The First 100 Years in Woodruff, printed by Art City Publishing Co., 1972, pgs. 271-275. Pictures from the Glenn & Helen Rex Frazier collection.


  1. "Perry Green" is a great misspelling of "Peregrine"! You can probably find better sources under that name. :-) (Although I do like that quote.)

    I enjoy these biographies and stories and particularly the lovely pictures. Thanks for the email you sent the other day. I'll be able to spend more time looking at the info after my out-of-town company has departed.

    Oh, and when you say "Josephite," do you mean a follower of the Smith descendants and the RLDS church (now Community of Christ)? If that's what you mean, Susan Easton Black put together a multi-volume book with information on early members of the RLDS church. I'm sure you could find it at the Church History Library or other libraries in the SLC area. I have an ancestor who joined that movement near the end of his life, and the books have some interesting information.
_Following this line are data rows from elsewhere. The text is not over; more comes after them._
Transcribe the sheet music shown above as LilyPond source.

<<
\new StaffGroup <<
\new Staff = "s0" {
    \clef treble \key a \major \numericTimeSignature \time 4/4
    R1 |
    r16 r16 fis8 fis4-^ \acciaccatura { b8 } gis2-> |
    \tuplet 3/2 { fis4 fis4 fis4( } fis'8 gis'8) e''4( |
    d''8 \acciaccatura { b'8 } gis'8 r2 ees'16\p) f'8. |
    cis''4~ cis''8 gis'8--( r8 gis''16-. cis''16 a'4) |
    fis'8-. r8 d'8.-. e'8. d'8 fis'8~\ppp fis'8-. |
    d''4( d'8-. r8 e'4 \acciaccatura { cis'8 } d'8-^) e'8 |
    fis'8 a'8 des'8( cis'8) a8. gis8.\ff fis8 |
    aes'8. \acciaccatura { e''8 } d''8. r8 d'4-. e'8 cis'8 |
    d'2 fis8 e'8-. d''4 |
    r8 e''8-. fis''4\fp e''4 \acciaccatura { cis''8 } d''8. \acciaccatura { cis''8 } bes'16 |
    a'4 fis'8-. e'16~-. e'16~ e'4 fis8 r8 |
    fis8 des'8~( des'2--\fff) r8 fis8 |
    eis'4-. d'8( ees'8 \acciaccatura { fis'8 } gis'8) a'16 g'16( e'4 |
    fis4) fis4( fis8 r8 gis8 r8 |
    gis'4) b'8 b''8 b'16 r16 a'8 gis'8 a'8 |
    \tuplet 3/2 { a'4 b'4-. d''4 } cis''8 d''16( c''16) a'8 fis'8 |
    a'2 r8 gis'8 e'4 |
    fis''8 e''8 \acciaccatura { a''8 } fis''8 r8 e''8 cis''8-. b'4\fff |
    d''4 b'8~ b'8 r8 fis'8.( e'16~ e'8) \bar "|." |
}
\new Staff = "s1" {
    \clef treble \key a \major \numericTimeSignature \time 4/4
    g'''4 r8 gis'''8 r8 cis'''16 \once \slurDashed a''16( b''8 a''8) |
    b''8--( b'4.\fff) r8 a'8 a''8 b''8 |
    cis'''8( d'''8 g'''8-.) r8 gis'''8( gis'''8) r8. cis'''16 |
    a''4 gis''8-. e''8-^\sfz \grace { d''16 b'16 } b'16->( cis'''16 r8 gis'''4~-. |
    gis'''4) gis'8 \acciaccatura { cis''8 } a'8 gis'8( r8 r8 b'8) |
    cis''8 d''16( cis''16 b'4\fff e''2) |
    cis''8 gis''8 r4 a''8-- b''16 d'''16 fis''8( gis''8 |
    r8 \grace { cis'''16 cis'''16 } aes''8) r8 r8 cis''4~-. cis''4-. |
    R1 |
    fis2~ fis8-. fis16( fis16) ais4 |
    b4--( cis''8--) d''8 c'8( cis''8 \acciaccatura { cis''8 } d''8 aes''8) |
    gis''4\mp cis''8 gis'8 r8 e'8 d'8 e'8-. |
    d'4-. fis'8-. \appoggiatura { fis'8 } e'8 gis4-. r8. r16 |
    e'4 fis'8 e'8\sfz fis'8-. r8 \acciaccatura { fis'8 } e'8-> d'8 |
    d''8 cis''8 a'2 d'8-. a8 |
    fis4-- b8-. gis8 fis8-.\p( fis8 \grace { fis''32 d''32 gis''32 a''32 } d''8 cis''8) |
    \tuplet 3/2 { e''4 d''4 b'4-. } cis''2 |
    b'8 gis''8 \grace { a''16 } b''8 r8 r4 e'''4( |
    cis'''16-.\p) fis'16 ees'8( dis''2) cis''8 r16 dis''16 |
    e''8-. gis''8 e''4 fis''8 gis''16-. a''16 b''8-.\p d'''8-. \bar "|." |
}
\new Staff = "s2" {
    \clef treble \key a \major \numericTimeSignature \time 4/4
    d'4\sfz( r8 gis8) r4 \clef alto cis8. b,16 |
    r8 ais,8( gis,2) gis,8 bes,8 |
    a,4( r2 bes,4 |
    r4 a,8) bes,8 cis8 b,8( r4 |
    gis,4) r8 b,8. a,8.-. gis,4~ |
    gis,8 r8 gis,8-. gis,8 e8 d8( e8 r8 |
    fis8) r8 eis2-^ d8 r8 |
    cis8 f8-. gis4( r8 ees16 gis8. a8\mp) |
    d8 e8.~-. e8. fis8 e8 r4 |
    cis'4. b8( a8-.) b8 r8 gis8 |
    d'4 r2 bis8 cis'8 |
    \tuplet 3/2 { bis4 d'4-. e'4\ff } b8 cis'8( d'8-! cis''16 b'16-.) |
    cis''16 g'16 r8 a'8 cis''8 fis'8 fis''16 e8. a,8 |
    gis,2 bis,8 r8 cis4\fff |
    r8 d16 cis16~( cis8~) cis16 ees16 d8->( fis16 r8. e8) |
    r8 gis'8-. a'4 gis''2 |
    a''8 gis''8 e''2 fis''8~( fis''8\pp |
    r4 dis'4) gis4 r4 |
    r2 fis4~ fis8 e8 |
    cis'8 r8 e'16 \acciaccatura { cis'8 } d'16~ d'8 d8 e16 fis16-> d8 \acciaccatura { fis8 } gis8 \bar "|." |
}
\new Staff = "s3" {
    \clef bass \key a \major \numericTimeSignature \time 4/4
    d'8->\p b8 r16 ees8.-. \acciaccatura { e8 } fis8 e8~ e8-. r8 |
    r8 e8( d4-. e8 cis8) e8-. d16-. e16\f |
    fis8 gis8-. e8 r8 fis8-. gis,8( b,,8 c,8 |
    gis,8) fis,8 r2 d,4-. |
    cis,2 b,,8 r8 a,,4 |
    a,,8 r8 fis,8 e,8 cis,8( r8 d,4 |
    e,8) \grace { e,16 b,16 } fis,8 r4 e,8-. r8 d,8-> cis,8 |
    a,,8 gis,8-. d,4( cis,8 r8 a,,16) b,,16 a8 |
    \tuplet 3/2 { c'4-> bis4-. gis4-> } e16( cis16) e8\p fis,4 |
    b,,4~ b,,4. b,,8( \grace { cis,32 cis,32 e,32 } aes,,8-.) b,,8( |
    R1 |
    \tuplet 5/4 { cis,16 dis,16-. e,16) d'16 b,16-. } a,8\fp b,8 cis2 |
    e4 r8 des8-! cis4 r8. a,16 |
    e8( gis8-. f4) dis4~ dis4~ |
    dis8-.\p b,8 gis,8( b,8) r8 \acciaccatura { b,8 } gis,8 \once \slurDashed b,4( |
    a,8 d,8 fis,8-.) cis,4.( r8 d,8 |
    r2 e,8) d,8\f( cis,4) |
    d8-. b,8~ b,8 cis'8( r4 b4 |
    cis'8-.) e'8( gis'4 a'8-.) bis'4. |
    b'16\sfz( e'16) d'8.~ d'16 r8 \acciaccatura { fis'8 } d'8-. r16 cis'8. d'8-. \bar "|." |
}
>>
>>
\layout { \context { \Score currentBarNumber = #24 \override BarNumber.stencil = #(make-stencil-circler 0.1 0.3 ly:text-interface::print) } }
  2. "Peregrine!" What an excellent lead, Amy! I'd have never guessed.

    "Josephite" was mentioned only once in a history of Elizabeth. It's not included in either printed family history book. I know other Waltons joined the RLDS church. The cousin who gave a copy of her family history notes to my Mother and father was a fine geneologist in her day, and knew these folks well.

    I can hardly wait to get to the Church History Library. Thank you for your kind help and encouragement.